*WHAT NEEDS TO BE DONE:*
For every record that follows, write out the text exactly and omit the picture, if one is present.

*PROVIDED INFORMATION:*
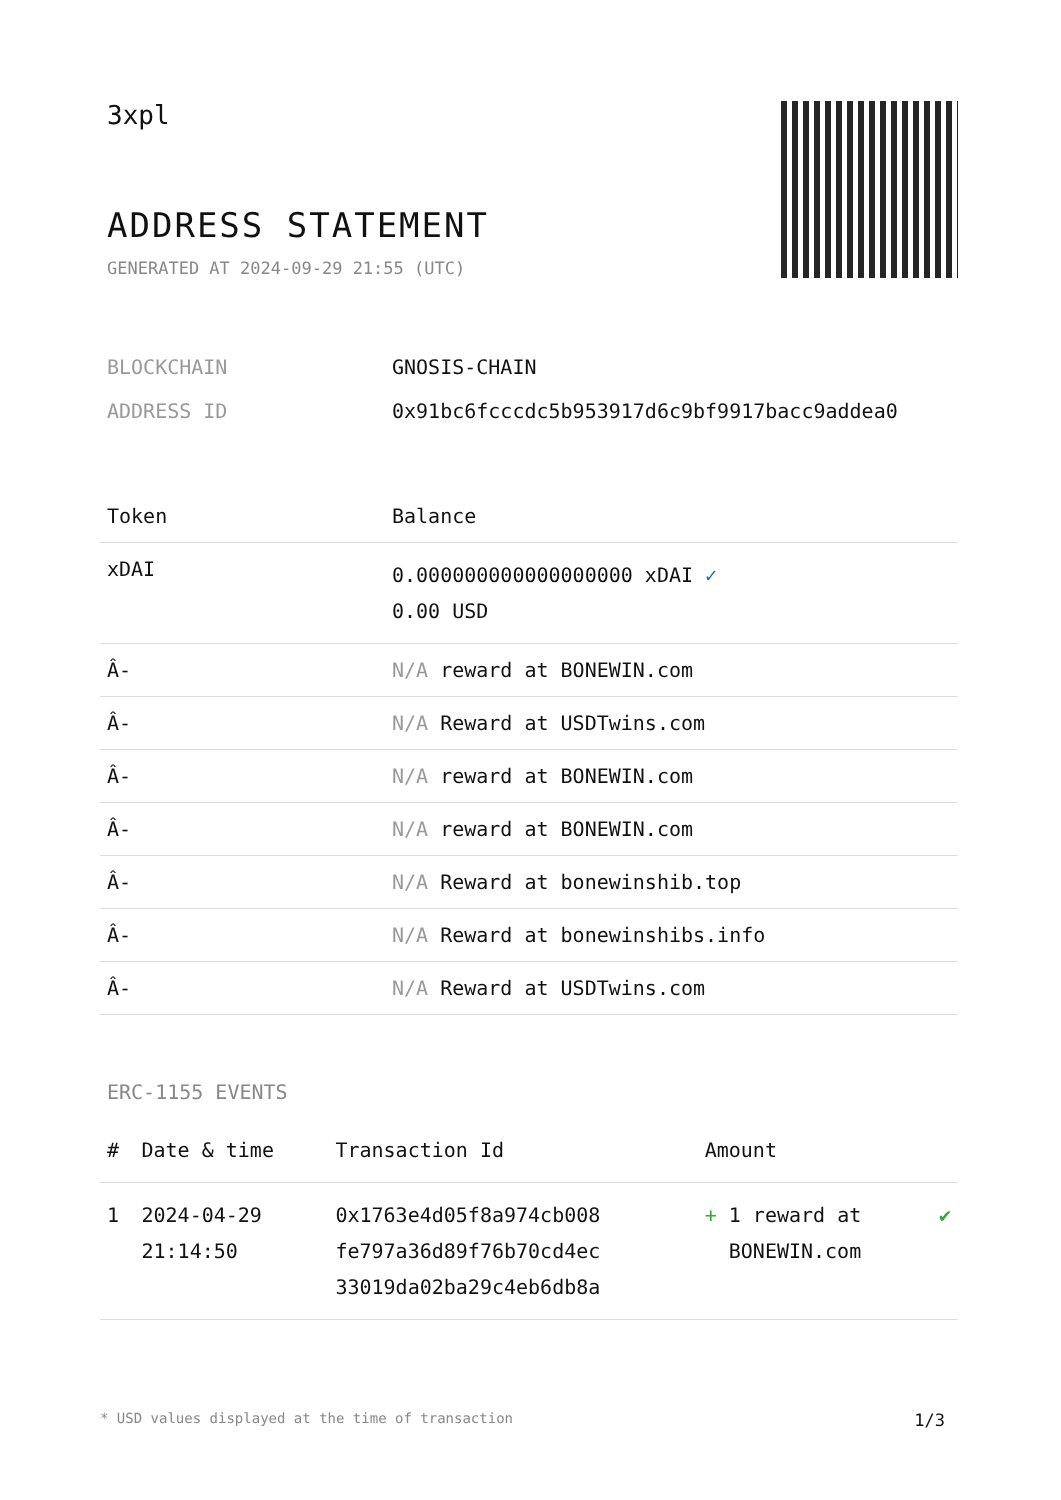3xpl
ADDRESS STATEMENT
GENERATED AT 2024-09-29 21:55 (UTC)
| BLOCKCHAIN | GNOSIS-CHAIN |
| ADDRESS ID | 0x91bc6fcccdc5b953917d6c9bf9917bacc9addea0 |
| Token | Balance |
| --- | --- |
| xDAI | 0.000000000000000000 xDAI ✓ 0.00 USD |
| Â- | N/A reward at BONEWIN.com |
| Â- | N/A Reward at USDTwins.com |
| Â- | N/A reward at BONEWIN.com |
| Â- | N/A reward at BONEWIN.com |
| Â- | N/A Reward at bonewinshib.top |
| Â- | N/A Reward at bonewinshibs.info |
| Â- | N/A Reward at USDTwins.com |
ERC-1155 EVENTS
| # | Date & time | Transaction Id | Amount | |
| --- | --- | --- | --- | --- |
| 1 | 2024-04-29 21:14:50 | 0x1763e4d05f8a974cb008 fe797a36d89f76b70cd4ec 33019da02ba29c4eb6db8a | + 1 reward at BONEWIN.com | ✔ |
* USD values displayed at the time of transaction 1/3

*ANSWER SECTION:*
3xpl
ADDRESS STATEMENT
GENERATED AT 2024-09-29 21:55 (UTC)
| BLOCKCHAIN | GNOSIS-CHAIN |
| ADDRESS ID | 0x91bc6fcccdc5b953917d6c9bf9917bacc9addea0 |
| Token | Balance |
| --- | --- |
| xDAI | 0.000000000000000000 xDAI ✓ 0.00 USD |
| Â- | N/A reward at BONEWIN.com |
| Â- | N/A Reward at USDTwins.com |
| Â- | N/A reward at BONEWIN.com |
| Â- | N/A reward at BONEWIN.com |
| Â- | N/A Reward at bonewinshib.top |
| Â- | N/A Reward at bonewinshibs.info |
| Â- | N/A Reward at USDTwins.com |
ERC-1155 EVENTS
| # | Date & time | Transaction Id | Amount | |
| --- | --- | --- | --- | --- |
| 1 | 2024-04-29 21:14:50 | 0x1763e4d05f8a974cb008 fe797a36d89f76b70cd4ec 33019da02ba29c4eb6db8a | + 1 reward at BONEWIN.com | ✔ |
* USD values displayed at the time of transaction 1/3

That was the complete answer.